For more information on adding metadata to your Amazon Web Services resources with tagging, see Tagging Amazon Web Services resources . For advice on best practices for managing Amazon Web Services resources with tagging, see Tagging Best Practices: Implement an Effective Amazon Web Services Resource Tagging Strategy .
Key -> (string)
The tag key. Tag keys must be unique per resource.Value -> (string)
The tag value.
Shorthand Syntax:
Key=string,Value=string ...
JSON Syntax:
[
{
"Key": "string",
"Value": "string"
}
...
]
--cli-input-json
| --cli-input-yaml
(string)
Reads arguments from the JSON string provided.

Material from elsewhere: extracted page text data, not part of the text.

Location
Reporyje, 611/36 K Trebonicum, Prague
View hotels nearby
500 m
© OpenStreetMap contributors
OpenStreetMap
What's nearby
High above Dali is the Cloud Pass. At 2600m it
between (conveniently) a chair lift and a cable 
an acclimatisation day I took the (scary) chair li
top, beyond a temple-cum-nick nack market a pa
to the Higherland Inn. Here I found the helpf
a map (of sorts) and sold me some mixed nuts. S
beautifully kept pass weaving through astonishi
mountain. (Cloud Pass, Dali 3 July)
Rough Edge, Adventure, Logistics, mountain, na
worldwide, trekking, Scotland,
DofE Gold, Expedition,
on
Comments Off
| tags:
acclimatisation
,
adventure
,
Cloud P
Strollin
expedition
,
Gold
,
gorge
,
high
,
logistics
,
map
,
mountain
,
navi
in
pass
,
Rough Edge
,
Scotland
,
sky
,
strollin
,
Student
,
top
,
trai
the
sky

The JSON string follows the format provided by --generate-cli-skeleton
. If other arguments are provided on the command line, those values will override the JSON-provided values. It is not possible to pass arbitrary binary values using a JSON-provided value as the string will be taken literally. This may not be specified along with --cli-input-yaml
.
--generate-cli-skeleton
(string)
Prints a JSON skeleton to standard output without sending an API request. If provided with no value or the value input
, prints a sample input JSON that can be used as an argument for --cli-input-json
. Similarly, if provided yaml-input
it will print a sample input YAML that can be used with --cli-input-yaml
. If provided with the value output
, it validates the command inputs and returns a sample output JSON for that command. The generated JSON skeleton is not stable between versions of the AWS CLI and there are no backwards compatibility guarantees in the JSON skeleton generated.
--debug
(boolean)
Turn on debug logging.
--endpoint-url
(string)
Override command’s default URL with the given URL.
--no-verify-ssl
(boolean)
By default, the AWS CLI uses SSL when communicating with AWS services. For each SSL connection, the AWS CLI will verify SSL certificates. This option overrides the default behavior of verifying SSL certificates.
--no-paginate
(boolean)
Disable automatic pagination. If automatic pagination is disabled, the AWS CLI will only make one call, for the first page of results.
--output
(string)
The formatting style for command output.
--query
(string)
A JMESPath query to use in filtering the response data.
--profile
(string)
Use a specific profile from your credential file.
--region
(string)
The region to use. Overrides config/env settings.
--version
(string)
Display the version of this tool.
--color
(string)
Turn on/off color output.
--no-sign-request
(boolean)
Do not sign requests. Credentials will not be loaded if this argument is provided.
--ca-bundle
(string)
The CA certificate bundle to use when verifying SSL certificates. Overrides config/env settings.
--cli-read-timeout
(int)
The maximum socket read time in seconds. If the value is set to 0, the socket read will be blocking and not timeout. The default value is 60 seconds.
--cli-connect-timeout
(int)
The maximum socket connect time in seconds. If the value is set to 0, the socket connect will be blocking and not timeout. The default value is 60 seconds.
--cli-binary-format
(string)
The formatting style to be used for binary blobs. The default format is base64. The base64 format expects binary blobs to be provided as a base64 encoded string. The raw-in-base64-out format preserves compatibility with AWS CLI V1 behavior and binary values must be passed literally. When providing contents from a file that map to a binary blob fileb://
will always be treated as binary and use the file contents directly regardless of the cli-binary-format
setting. When using file://
the file contents will need to properly formatted for the configured cli-binary-format
.
--no-cli-pager
(boolean)
Disable cli pager for output.
--cli-auto-prompt
(boolean)
Automatically prompt for CLI input parameters.
--no-cli-auto-prompt
(boolean)
Disable automatically prompt for CLI input parameters.
CompilationJobArn -> (string)
If the action is successful, the service sends back an HTTP 200 response. Amazon SageMaker AI returns the following data in JSON format:
CompilationJobArn
: The Amazon Resource Name (ARN) of the compiled job.